• [AIM OF THE EXERCISE] Write out the records once more, exactly, and keep any image out.

• [RECORDS SHOWN]
+ + + +

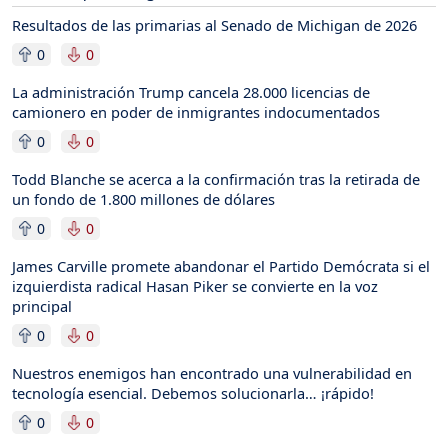
Resultados de las primarias al Senado de Michigan de 2026
0
0
La administración Trump cancela 28.000 licencias de
camionero en poder de inmigrantes indocumentados
0
0
Todd Blanche se acerca a la confirmación tras la retirada de
un fondo de 1.800 millones de dólares
0
0
James Carville promete abandonar el Partido Demócrata si el
izquierdista radical Hasan Piker se convierte en la voz
principal
0
0
Nuestros enemigos han encontrado una vulnerabilidad en
tecnología esencial. Debemos solucionarla… ¡rápido!
0
0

+ + + +

• [YOUR RESPONSE]
Resultados de las primarias al Senado de Michigan de 2026
0
0
La administración Trump cancela 28.000 licencias de
camionero en poder de inmigrantes indocumentados
0
0
Todd Blanche se acerca a la confirmación tras la retirada de
un fondo de 1.800 millones de dólares
0
0
James Carville promete abandonar el Partido Demócrata si el
izquierdista radical Hasan Piker se convierte en la voz
principal
0
0
Nuestros enemigos han encontrado una vulnerabilidad en
tecnología esencial. Debemos solucionarla… ¡rápido!
0
0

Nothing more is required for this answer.